IPL
IPL 7BCCI

The Indian Premier League (IPL) will see no increase in the number of teams in the next three years as the BCCI has decided to stick to the present eight teams till 2017.

The decision comes as a response to there being no replacement for the two franchises sacked in 2012 and 2013 - the Sahara Pune Warriors and the Kochi Tuskers Kerala respectively.

"The BCCI has frozen the number of teams to eight till 2017," the IPL governing council chairman Ranjib Biswal said in Dubai.

The business pattern of the IPL is such that everything has doubled since the previous year including the prize money (which has increased to ₹40 crore from ₹ 25 crore), the online viewership and followers among others.

"There's a prize purse that doubles if you finish in the top four," the Chief Operating Officer of the league Sundar Raman said. "The business model of the IPL is pretty robust and possibly a better model than any other franchise-operating leagues right now."

"Compared to the first seven days of last season, the online viewership has doubled - 12 million compared to 6 million.

"The page views on the website have been 50% higher till 26 April - 89 million. On other social networks we have had more than nine million followers. IPL is the first Indian brand to achieve this."

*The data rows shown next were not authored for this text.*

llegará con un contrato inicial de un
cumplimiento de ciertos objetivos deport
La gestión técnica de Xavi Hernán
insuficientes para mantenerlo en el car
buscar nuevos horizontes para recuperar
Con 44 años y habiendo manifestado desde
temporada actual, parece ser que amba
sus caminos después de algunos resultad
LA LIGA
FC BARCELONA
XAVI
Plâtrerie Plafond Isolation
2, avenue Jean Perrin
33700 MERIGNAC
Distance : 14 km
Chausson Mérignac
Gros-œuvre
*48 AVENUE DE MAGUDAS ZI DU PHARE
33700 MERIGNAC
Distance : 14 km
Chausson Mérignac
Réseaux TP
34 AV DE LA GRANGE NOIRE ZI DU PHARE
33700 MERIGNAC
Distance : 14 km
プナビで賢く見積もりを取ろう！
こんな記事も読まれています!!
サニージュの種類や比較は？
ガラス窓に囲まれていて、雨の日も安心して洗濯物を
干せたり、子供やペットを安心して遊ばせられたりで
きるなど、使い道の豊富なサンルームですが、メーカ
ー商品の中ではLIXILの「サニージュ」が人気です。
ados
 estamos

The existing eight franchises, as the contract suggests, will not have to pay the franchise fee to the BCCI after 2017, and can own the teams in perpetuity.

"The board commits to minimum revenue to each franchise right at the top of the season, which means at the tenth year you stop paying the franchise fee and only share a percentage of the revenue you earn," Raman added. "So the bulk of the expense doesn't exist after that."